What is needed is a word-for-word copy of the lines below from the one with "for Certification" through the one with "regulators function. First", both included, with every picture left out.

Dataset items:
***

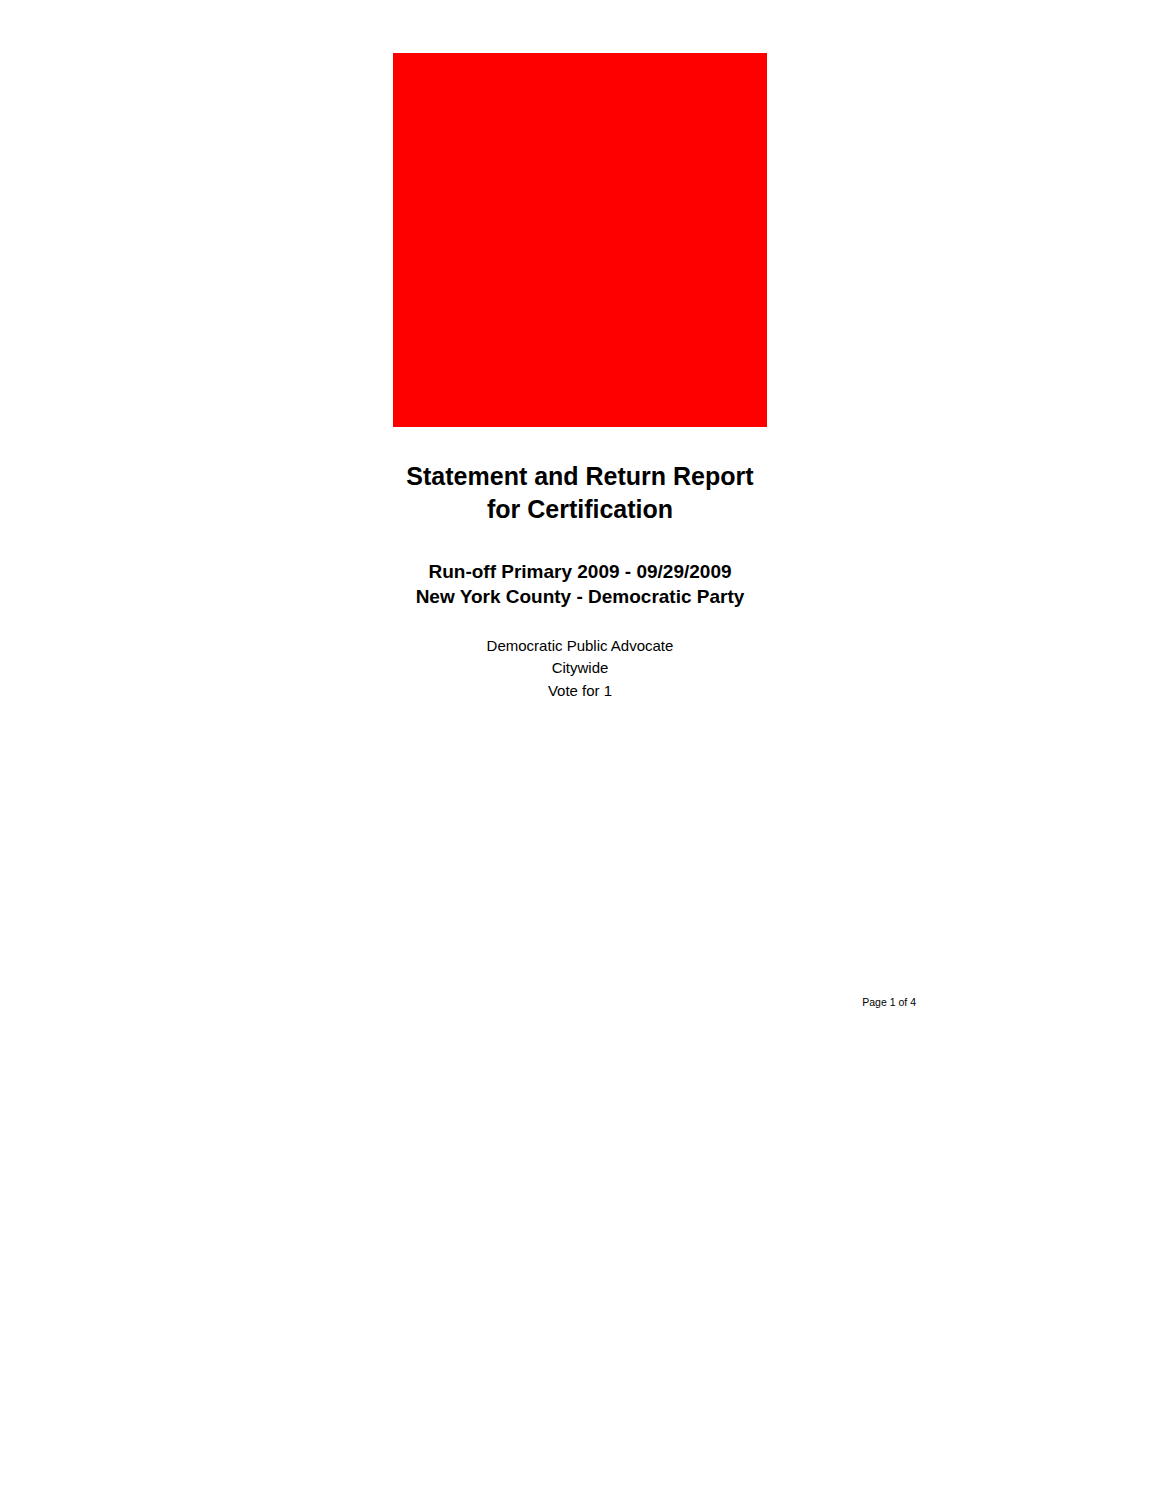Statement and Return Report
for Certification
Run-off Primary 2009 - 09/29/2009
New York County - Democratic Party
Democratic Public Advocate
Citywide
Vote for 1
Page 1 of 4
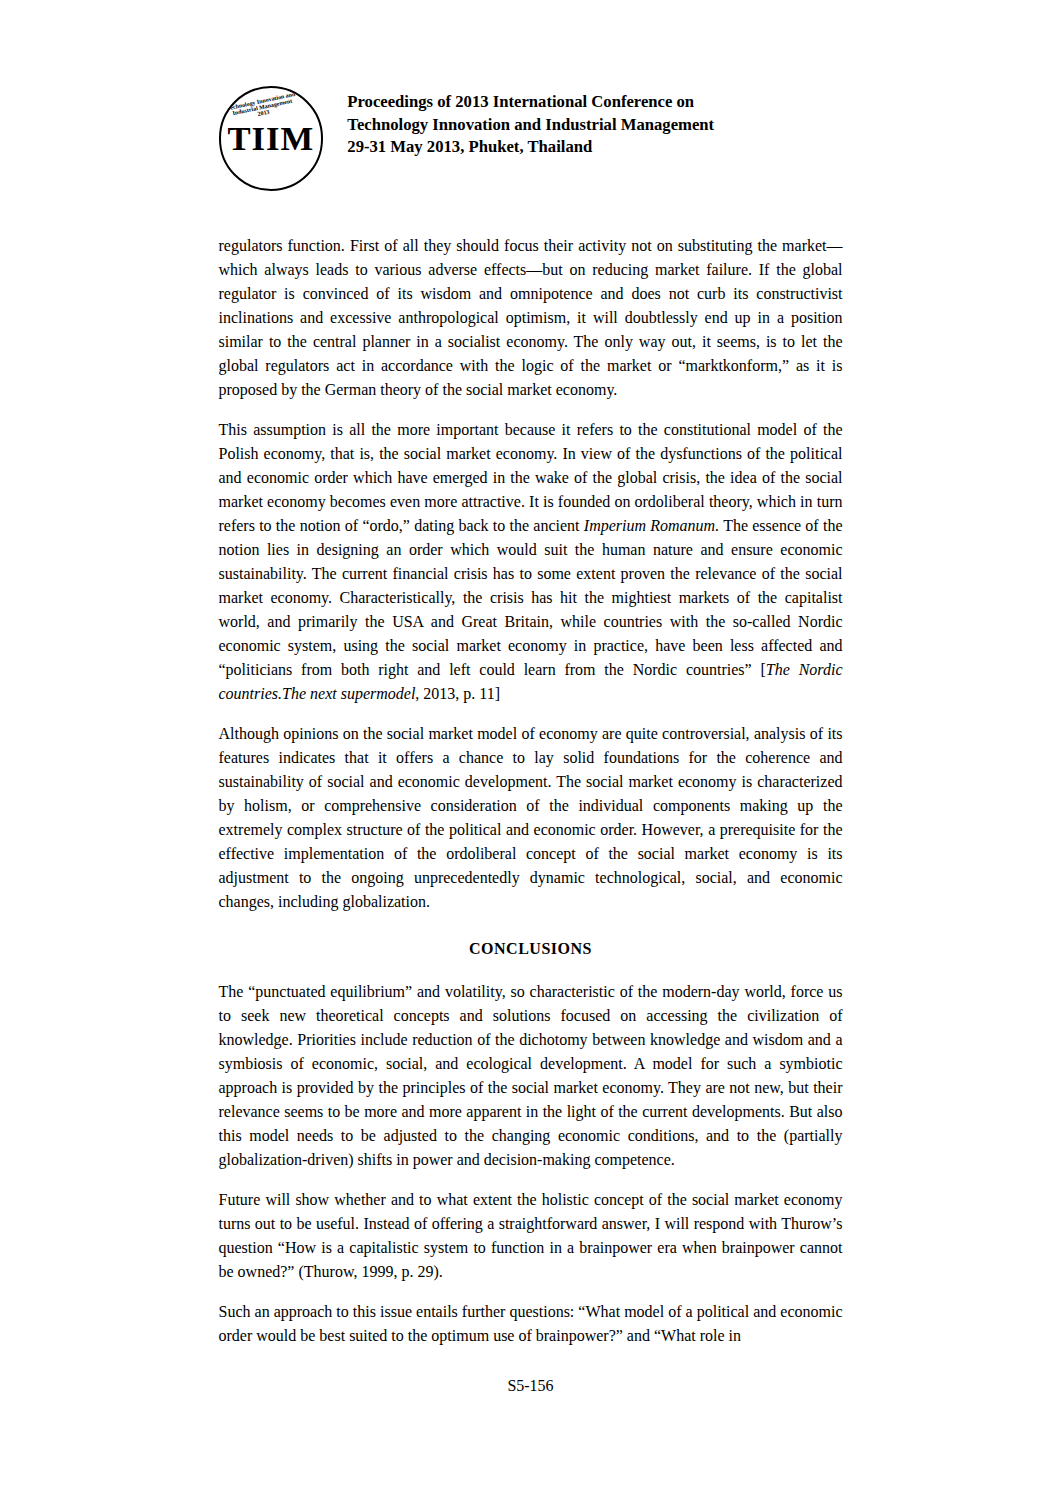Technology Innovation and Industrial Management 2013 TIIM
Proceedings of 2013 International Conference on
Technology Innovation and Industrial Management
29-31 May 2013, Phuket, Thailand
regulators function. First of all they should focus their activity not on substituting the market—which always leads to various adverse effects—but on reducing market failure. If the global regulator is convinced of its wisdom and omnipotence and does not curb its constructivist inclinations and excessive anthropological optimism, it will doubtlessly end up in a position similar to the central planner in a socialist economy. The only way out, it seems, is to let the global regulators act in accordance with the logic of the market or “marktkonform,” as it is proposed by the German theory of the social market economy.
This assumption is all the more important because it refers to the constitutional model of the Polish economy, that is, the social market economy. In view of the dysfunctions of the political and economic order which have emerged in the wake of the global crisis, the idea of the social market economy becomes even more attractive. It is founded on ordoliberal theory, which in turn refers to the notion of “ordo,” dating back to the ancient Imperium Romanum. The essence of the notion lies in designing an order which would suit the human nature and ensure economic sustainability. The current financial crisis has to some extent proven the relevance of the social market economy. Characteristically, the crisis has hit the mightiest markets of the capitalist world, and primarily the USA and Great Britain, while countries with the so-called Nordic economic system, using the social market economy in practice, have been less affected and “politicians from both right and left could learn from the Nordic countries” [The Nordic countries.The next supermodel, 2013, p. 11]
Although opinions on the social market model of economy are quite controversial, analysis of its features indicates that it offers a chance to lay solid foundations for the coherence and sustainability of social and economic development. The social market economy is characterized by holism, or comprehensive consideration of the individual components making up the extremely complex structure of the political and economic order. However, a prerequisite for the effective implementation of the ordoliberal concept of the social market economy is its adjustment to the ongoing unprecedentedly dynamic technological, social, and economic changes, including globalization.
CONCLUSIONS
The “punctuated equilibrium” and volatility, so characteristic of the modern-day world, force us to seek new theoretical concepts and solutions focused on accessing the civilization of knowledge. Priorities include reduction of the dichotomy between knowledge and wisdom and a symbiosis of economic, social, and ecological development. A model for such a symbiotic approach is provided by the principles of the social market economy. They are not new, but their relevance seems to be more and more apparent in the light of the current developments. But also this model needs to be adjusted to the changing economic conditions, and to the (partially globalization-driven) shifts in power and decision-making competence.
Future will show whether and to what extent the holistic concept of the social market economy turns out to be useful. Instead of offering a straightforward answer, I will respond with Thurow’s question “How is a capitalistic system to function in a brainpower era when brainpower cannot be owned?” (Thurow, 1999, p. 29).
Such an approach to this issue entails further questions: “What model of a political and economic order would be best suited to the optimum use of brainpower?” and “What role in
S5-156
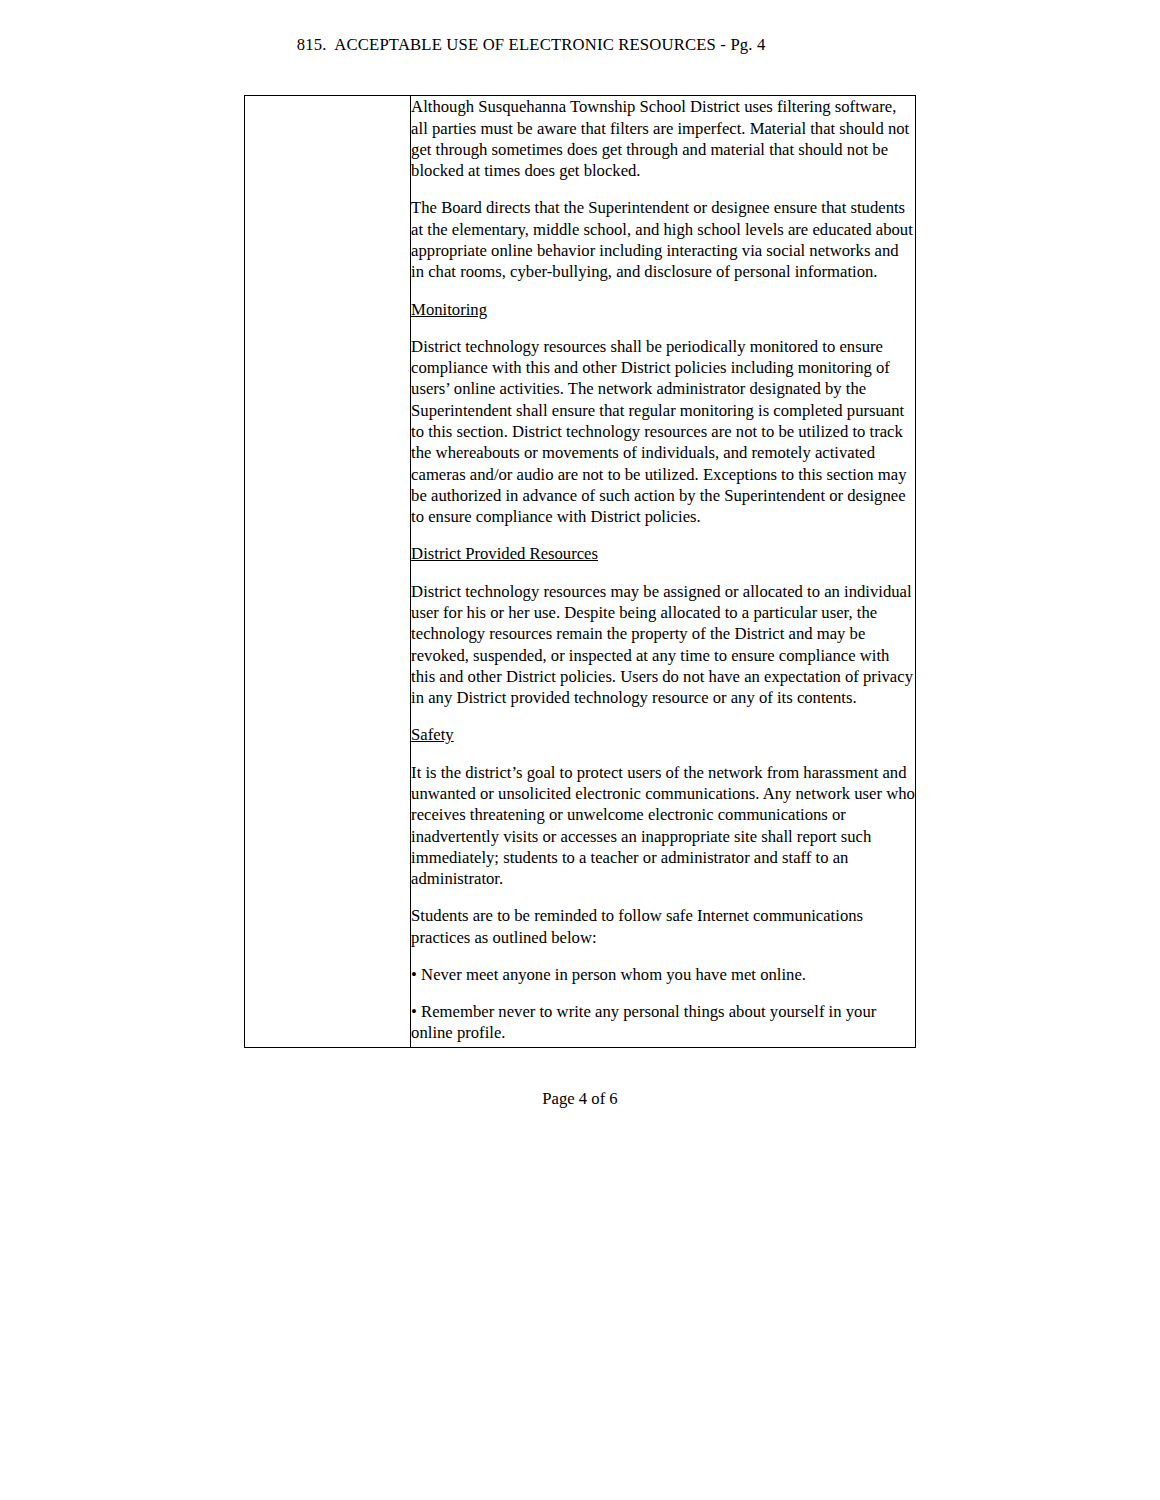815. ACCEPTABLE USE OF ELECTRONIC RESOURCES - Pg. 4
| | Although Susquehanna Township School District uses filtering software, all parties must be aware that filters are imperfect. Material that should not get through sometimes does get through and material that should not be blocked at times does get blocked. The Board directs that the Superintendent or designee ensure that students at the elementary, middle school, and high school levels are educated about appropriate online behavior including interacting via social networks and in chat rooms, cyber-bullying, and disclosure of personal information. Monitoring District technology resources shall be periodically monitored to ensure compliance with this and other District policies including monitoring of users’ online activities. The network administrator designated by the Superintendent shall ensure that regular monitoring is completed pursuant to this section. District technology resources are not to be utilized to track the whereabouts or movements of individuals, and remotely activated cameras and/or audio are not to be utilized. Exceptions to this section may be authorized in advance of such action by the Superintendent or designee to ensure compliance with District policies. District Provided Resources District technology resources may be assigned or allocated to an individual user for his or her use. Despite being allocated to a particular user, the technology resources remain the property of the District and may be revoked, suspended, or inspected at any time to ensure compliance with this and other District policies. Users do not have an expectation of privacy in any District provided technology resource or any of its contents. Safety It is the district’s goal to protect users of the network from harassment and unwanted or unsolicited electronic communications. Any network user who receives threatening or unwelcome electronic communications or inadvertently visits or accesses an inappropriate site shall report such immediately; students to a teacher or administrator and staff to an administrator. Students are to be reminded to follow safe Internet communications practices as outlined below: • Never meet anyone in person whom you have met online. • Remember never to write any personal things about yourself in your online profile. |
Page 4 of 6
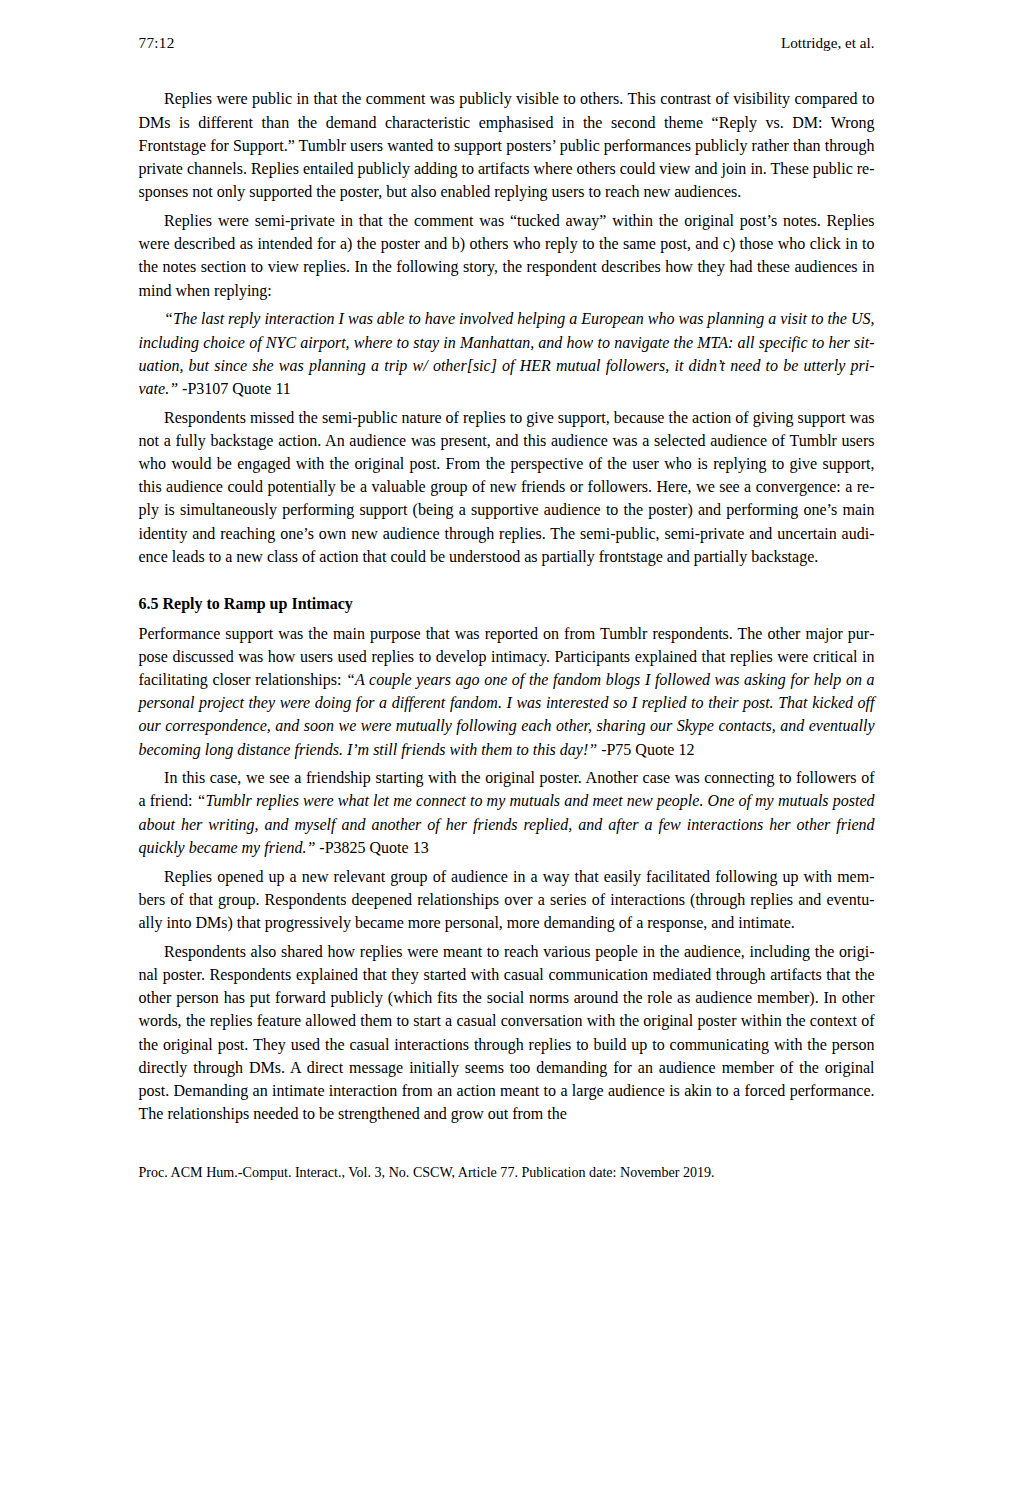77:12 Lottridge, et al.
Replies were public in that the comment was publicly visible to others. This contrast of visibility compared to DMs is different than the demand characteristic emphasised in the second theme “Reply vs. DM: Wrong Frontstage for Support.” Tumblr users wanted to support posters’ public performances publicly rather than through private channels. Replies entailed publicly adding to artifacts where others could view and join in. These public responses not only supported the poster, but also enabled replying users to reach new audiences.
Replies were semi-private in that the comment was “tucked away” within the original post’s notes. Replies were described as intended for a) the poster and b) others who reply to the same post, and c) those who click in to the notes section to view replies. In the following story, the respondent describes how they had these audiences in mind when replying:
“The last reply interaction I was able to have involved helping a European who was planning a visit to the US, including choice of NYC airport, where to stay in Manhattan, and how to navigate the MTA: all specific to her situation, but since she was planning a trip w/ other[sic] of HER mutual followers, it didn’t need to be utterly private.” -P3107 Quote 11
Respondents missed the semi-public nature of replies to give support, because the action of giving support was not a fully backstage action. An audience was present, and this audience was a selected audience of Tumblr users who would be engaged with the original post. From the perspective of the user who is replying to give support, this audience could potentially be a valuable group of new friends or followers. Here, we see a convergence: a reply is simultaneously performing support (being a supportive audience to the poster) and performing one’s main identity and reaching one’s own new audience through replies. The semi-public, semi-private and uncertain audience leads to a new class of action that could be understood as partially frontstage and partially backstage.
6.5 Reply to Ramp up Intimacy
Performance support was the main purpose that was reported on from Tumblr respondents. The other major purpose discussed was how users used replies to develop intimacy. Participants explained that replies were critical in facilitating closer relationships: “A couple years ago one of the fandom blogs I followed was asking for help on a personal project they were doing for a different fandom. I was interested so I replied to their post. That kicked off our correspondence, and soon we were mutually following each other, sharing our Skype contacts, and eventually becoming long distance friends. I’m still friends with them to this day!” -P75 Quote 12
In this case, we see a friendship starting with the original poster. Another case was connecting to followers of a friend: “Tumblr replies were what let me connect to my mutuals and meet new people. One of my mutuals posted about her writing, and myself and another of her friends replied, and after a few interactions her other friend quickly became my friend.” -P3825 Quote 13
Replies opened up a new relevant group of audience in a way that easily facilitated following up with members of that group. Respondents deepened relationships over a series of interactions (through replies and eventually into DMs) that progressively became more personal, more demanding of a response, and intimate.
Respondents also shared how replies were meant to reach various people in the audience, including the original poster. Respondents explained that they started with casual communication mediated through artifacts that the other person has put forward publicly (which fits the social norms around the role as audience member). In other words, the replies feature allowed them to start a casual conversation with the original poster within the context of the original post. They used the casual interactions through replies to build up to communicating with the person directly through DMs. A direct message initially seems too demanding for an audience member of the original post. Demanding an intimate interaction from an action meant to a large audience is akin to a forced performance. The relationships needed to be strengthened and grow out from the
Proc. ACM Hum.-Comput. Interact., Vol. 3, No. CSCW, Article 77. Publication date: November 2019.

***

# Solved exercise
for Certification
Run-off Primary 2009 - 09/29/2009
New York County - Democratic Party
Democratic Public Advocate
Citywide
Vote for 1
Page 1 of 4
Technology Innovation and Industrial Management 2013 TIIM
Proceedings of 2013 International Conference on
Technology Innovation and Industrial Management
29-31 May 2013, Phuket, Thailand
regulators function. First of all they should focus their activity not on substituting the market—which always leads to various adverse effects—but on reducing market failure. If the global regulator is convinced of its wisdom and omnipotence and does not curb its constructivist inclinations and excessive anthropological optimism, it will doubtlessly end up in a position similar to the central planner in a socialist economy. The only way out, it seems, is to let the global regulators act in accordance with the logic of the market or “marktkonform,” as it is proposed by the German theory of the social market economy.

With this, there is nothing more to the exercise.